Tableau n°54 : Comparaison de l’état de santé des patients du cluster 3 par rapport à l’année précédente à la même époque.

Deux patients trouvent que leur santé est plutôt moins bonne depuis qu’ils sont dialysés : o M. BAR., 80 ans, qualifie sa santé de « mauvaise » car il dit tout oublier et a beaucoup

maigri. Il est devenu sédentaire et ne peut plus faire de randonnées comme avant. Arrivé en dialyse, il a suivi rigoureusement les consignes de la diététicienne et n’avait plus goût à rien, ne mangeait plus rien, et puis comme il le dit : « J’ai relâché un peu, et je vais nettement mieux » ;

o Mme LIZ., 82 ans, trouve que son état de santé est bon, mais « moins bon » qu’avant la

dialyse, car elle a de gros troubles de mémoire. Elle s’inquiète de ne presque plus uriner et pense que sa maladie rénale s’est aggravée. Elle se demande ce qui va lui arriver. ses dialyses ont été débutées en urgence, et son mari est décédé exactement à ce moment-là. Elle pleure à chaque fois qu’elle évoque le nom de son mari.
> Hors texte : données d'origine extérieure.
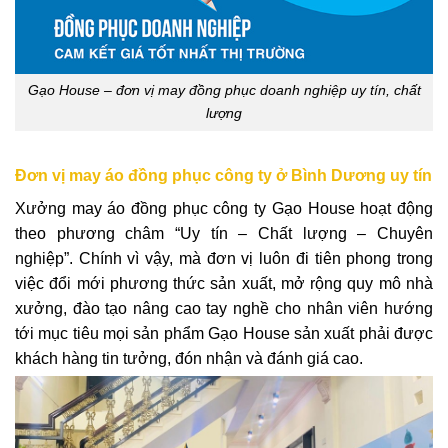
Gạo House – đơn vị may đồng phục doanh nghiệp uy tín, chất
lượng
Đơn vị may áo đồng phục công ty ở Bình Dương uy tín
Xưởng may áo đồng phục công ty Gạo House hoạt động
theo phương châm
“Uy tín – Chất lượng – Chuyên
nghiệp”. Chính vì vậy, mà đơn vị luôn đi tiên phong trong
việc đổi mới phương thức sản xuất, mở rộng quy mô nhà
xưởng, đào tạo nâng cao tay nghề cho nhân viên hướng
tới mục tiêu mọi sản phẩm Gạo House sản xuất phải được
khách hàng tin tưởng, đón nhận và đánh giá cao.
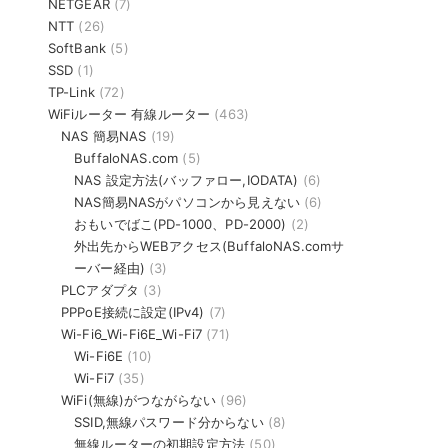
NETGEAR
(7)
NTT
(26)
SoftBank
(5)
SSD
(1)
TP-Link
(72)
WiFiルーター 有線ルーター
(463)
NAS 簡易NAS
(19)
BuffaloNAS.com
(5)
NAS 設定方法(バッファロー,IODATA)
(6)
NAS簡易NASがパソコンから見えない
(6)
おもいでばこ(PD-1000、PD-2000)
(2)
外出先からWEBアクセス(BuffaloNAS.comサ
ーバー経由)
(3)
PLCアダプタ
(3)
PPPoE接続に設定(IPv4)
(7)
Wi-Fi6_Wi-Fi6E_Wi-Fi7
(71)
Wi-Fi6E
(10)
Wi-Fi7
(35)
WiFi(無線)がつながらない
(96)
SSID,無線パスワード分からない
(8)
無線ルーターの初期設定方法
(50)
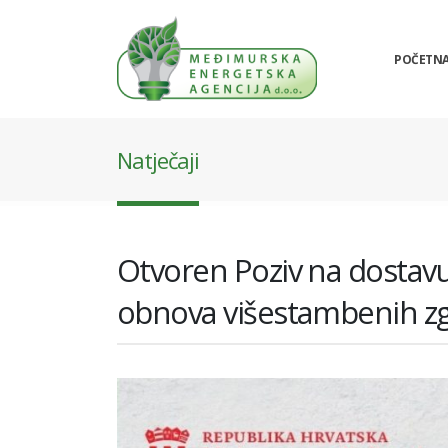
POČETN
Natječaji
Otvoren Poziv na dostavu
obnova višestambenih zg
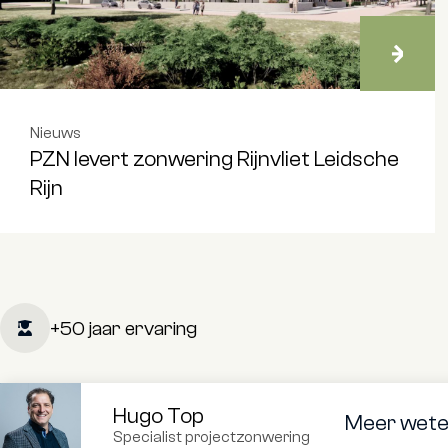
Nieuws
PZN levert zonwering Rijnvliet Leidsche
Rijn
+50 jaar ervaring
Hugo Top
Meer weten
Specialist projectzonwering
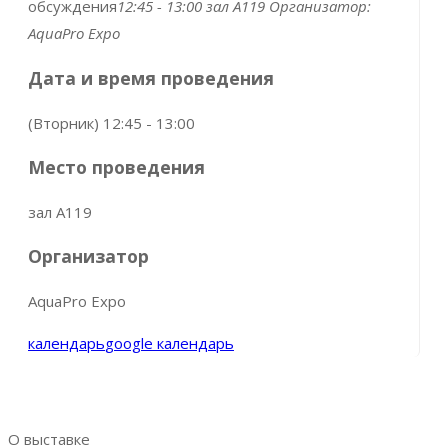
обсуждения
12:45 - 13:00
зал А119
Организатор:
AquaPro Expo
Дата и время проведения
(Вторник) 12:45 - 13:00
Место проведения
зал А119
Организатор
AquaPro Expo
календарь
google календарь
О выставке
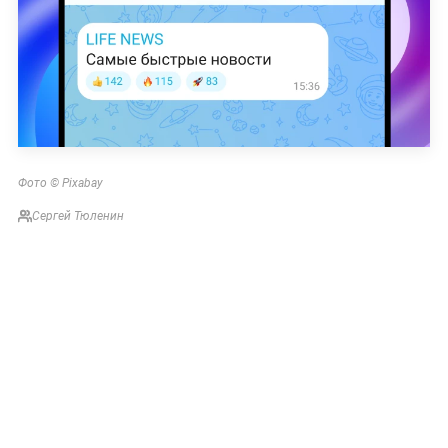
Фото © Pixabay
Сергей Тюленин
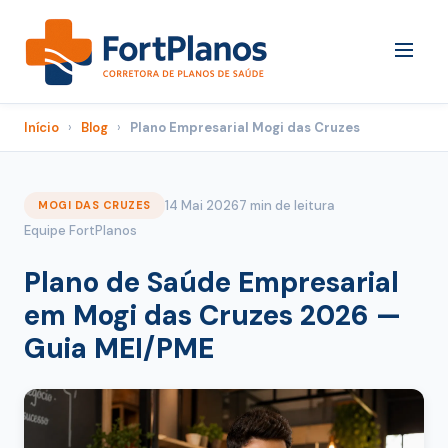
Início
›
Blog
›
Plano Empresarial Mogi das Cruzes
14 Mai 2026
7 min de leitura
MOGI DAS CRUZES
Equipe FortPlanos
Plano de Saúde Empresarial
em Mogi das Cruzes 2026 —
Guia MEI/PME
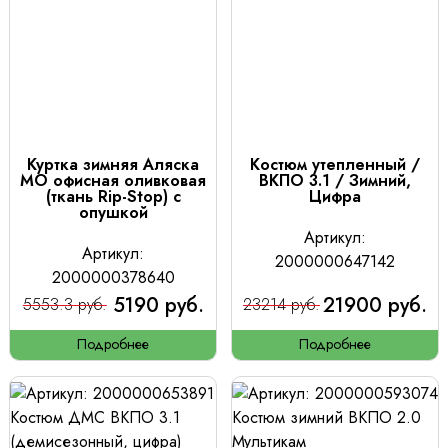
Куртка зимняя Аляска
Костюм утепленный /
МО офисная оливковая
ВКПО 3.1 / Зимний,
(ткань Rip-Stop) с
Цифра
опушкой
Артикул:
Артикул:
2000000647142
2000000378640
5190 руб.
21900 руб.
5553.3 руб.
23214 руб.
Подробнее
Подробнее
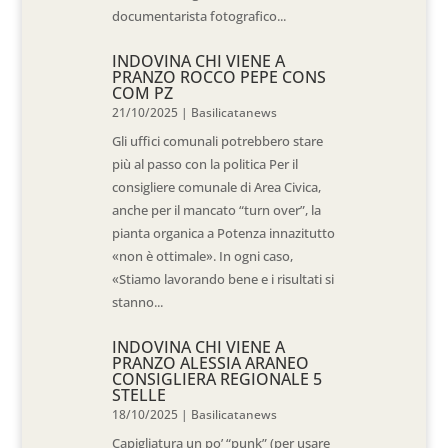
documentarista fotografico...
INDOVINA CHI VIENE A
PRANZO ROCCO PEPE CONS
COM PZ
21/10/2025
|
Basilicatanews
Gli uffici comunali potrebbero stare
più al passo con la politica Per il
consigliere comunale di Area Civica,
anche per il mancato “turn over”, la
pianta organica a Potenza innazitutto
«non è ottimale». In ogni caso,
«Stiamo lavorando bene e i risultati si
stanno...
INDOVINA CHI VIENE A
PRANZO ALESSIA ARANEO
CONSIGLIERA REGIONALE 5
STELLE
18/10/2025
|
Basilicatanews
Capigliatura un po’ “punk” (per usare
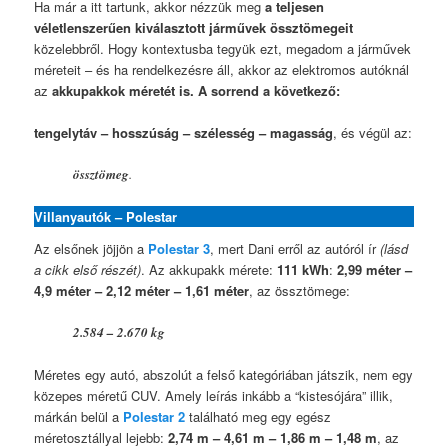
Ha már a itt tartunk, akkor nézzük meg
a teljesen
véletlenszerűen kiválasztott járművek össztömegeit
közelebbről. Hogy kontextusba tegyük ezt, megadom a járművek
méreteit – és ha rendelkezésre áll, akkor az elektromos autóknál
az
akkupakkok méretét is. A sorrend a következő:
tengelytáv – hosszúság – szélesség – magasság
, és végül az:
össztömeg
.
Villanyautók – Polestar
Az elsőnek jöjjön a
Polestar 3
, mert Dani erről az autóról ír
(lásd
a cikk első részét)
. Az akkupakk mérete:
111 kWh
:
2,99 méter –
4,9 méter – 2,12 méter – 1,61 méter
, az össztömege:
2.584 – 2.670 kg
Méretes egy autó, abszolút a felső kategóriában játszik, nem egy
közepes méretű CUV. Amely leírás inkább a “kistesójára” illik,
márkán belül a
Polestar 2
található meg egy egész
méretosztállyal lejebb:
2,74 m – 4,61 m – 1,86 m – 1,48 m
, az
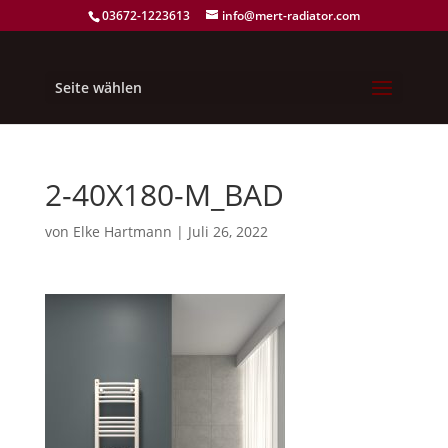
03672-1223613
info@mert-radiator.com
Seite wählen
2-40X180-M_BAD
von
Elke Hartmann
|
Juli 26, 2022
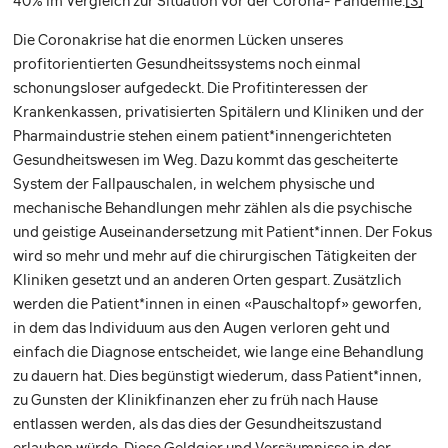
40% im Vergleich zur Situation vor der Corona- Pandemie.
[3]
Die Coronakrise hat die enormen Lücken unseres
profitorientierten Gesundheitssystems noch einmal
schonungsloser aufgedeckt. Die Profitinteressen der
Krankenkassen, privatisierten Spitälern und Kliniken und der
Pharmaindustrie stehen einem patient*innengerichteten
Gesundheitswesen im Weg. Dazu kommt das gescheiterte
System der Fallpauschalen, in welchem physische und
mechanische Behandlungen mehr zählen als die psychische
und geistige Auseinandersetzung mit Patient*innen. Der Fokus
wird so mehr und mehr auf die chirurgischen Tätigkeiten der
Kliniken gesetzt und an anderen Orten gespart. Zusätzlich
werden die Patient*innen in einen «Pauschaltopf» geworfen,
in dem das Individuum aus den Augen verloren geht und
einfach die Diagnose entscheidet, wie lange eine Behandlung
zu dauern hat. Dies begünstigt wiederum, dass Patient*innen,
zu Gunsten der Klinikfinanzen eher zu früh nach Hause
entlassen werden, als das dies der Gesundheitszustand
erlauben würde. Diese Geldgier und Versäumnisse in der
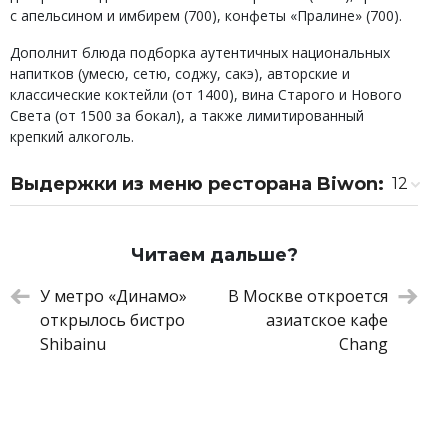
с апельсином и имбирем (700), конфеты «Пралине» (700).
Дополнит блюда подборка аутентичных национальных
напитков (умесю, сетю, соджу, сакэ), авторские и
классические коктейли (от 1400), вина Старого и Нового
Света (от 1500 за бокал), а также лимитированный
крепкий алкоголь.
Выдержки из меню ресторана Biwon:
12
Аками трюфель
1 200 ₽
Красная креветка
1 500 ₽
Читаем дальше?
Устрицы «Кумамото» (1 шт.)
950 ₽
Крудо из сибаса в тайском стиле
3 500 ₽
У метро «Динамо»
В Москве откроется
Унаги
3 900 ₽
открылось бистро
азиатское кафе
Краб в спайси соусе
4 300 ₽
Shibainu
Chang
Сибас по-корейски
2 400 ₽
Рамен с уткой
2 200 ₽
Ребра говяжьи с овощами вок
4 900 ₽
Стриплойн (вагю гриль)
19 000 ₽
Банановый мусс и кокос
1 500 ₽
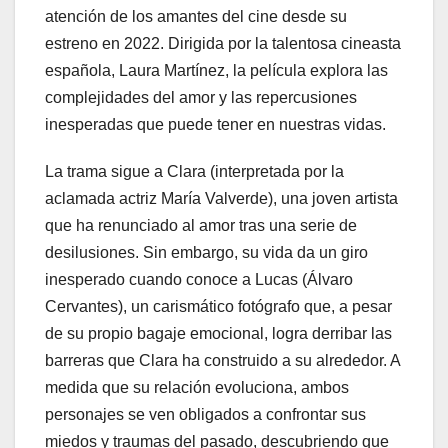
atención de los amantes del cine desde su
estreno en 2022. Dirigida por la talentosa cineasta
española, Laura Martínez, la película explora las
complejidades del amor y las repercusiones
inesperadas que puede tener en nuestras vidas.
La trama sigue a Clara (interpretada por la
aclamada actriz María Valverde), una joven artista
que ha renunciado al amor tras una serie de
desilusiones. Sin embargo, su vida da un giro
inesperado cuando conoce a Lucas (Álvaro
Cervantes), un carismático fotógrafo que, a pesar
de su propio bagaje emocional, logra derribar las
barreras que Clara ha construido a su alrededor. A
medida que su relación evoluciona, ambos
personajes se ven obligados a confrontar sus
miedos y traumas del pasado, descubriendo que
Le premier patient n’a pas encore trouvé son « régime de vie », mais il est sur la « pente ascendante ». Il aurait sûrement gagné à voir plus souvent la diététicienne. Quant à Mme LIZ., elle se remet à peine des épreuves qu’elle a traversées. Un soutien psychologique lui aurait peut-être été bénéfique. Par ailleurs, Mme CHA., 83 ans, diabétique, trouve que son état de santé est meilleur, mais pour autant, elle qualifie sa santé de « médiocre » car elle a des troubles de la marche qui l’obligent à sortir de chez elle avec un déambulateur. Du fait de cette perte d’autonomie, elle ne voulait plus se battre pour vivre. Elle ne voulait pas dialyser, mais elle a accepté cette contrainte uniquement pour sa petite-fille, pour pouvoir assister à son mariage.